Latest updates, after screwing around A LOT I finally have my worker implementation back to the same performance level as non-workers (sounds counter intuitive, I know). Obviously though this scales well so as computations get more intense, it no longer affects rendering. I’ll maybe post some stuff I learnt elsewhere. Demo (it looks pretty similar) is at http://gadi.cc/famin (demo2).

1 Like

That is exactly the same reason I mentioned it. Maybe in other browsers besides Chrome it is a problem.

@gadicc Mind generating source maps for your example bundles? If that’s too hard to do in JSPM, I’d suggest Webpack.
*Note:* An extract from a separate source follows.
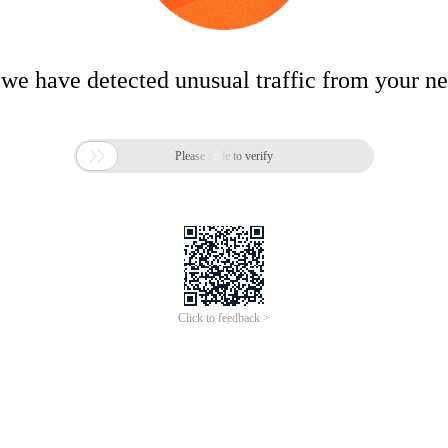
 we have detected unusual traffic from your n

Please slide to verify
Click to feedback >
@joe, oh, I didn’t really intend for anyone to use it yet :> in fact, i don’t think it’s even useable :> I was mostly focusing on rendering performance, I hope this coming week I’ll clean up the API and support more general code.

Let me know if you still want a source map (the “dist” build process does generate them, I just didn’t include it)… also with jspm, you can run straight off the source without bundling first (which of course will get a lot faster with HTTP/2). I’d suggest maybe waiting until things are a bit more formalized… unless you’re profiling performance now and need the source map for that, in which case I’ll make something available now… or just clone the repo and use the build/dev lines from the README… the exact commit for each demo is listed at http://gadi.cc/famin)

Thanks for the early checkout :slight_smile:

@gadicc I just wanted to check out what the end user code would look like. I’m designing my prototype right now, with a top down approach, thinking about what API i’d like to have as an end user, so that’s it’s really easy to do things. Famous Engine’s way of adding animations by creating components is too verbose. I want to come up with something a lot simpler.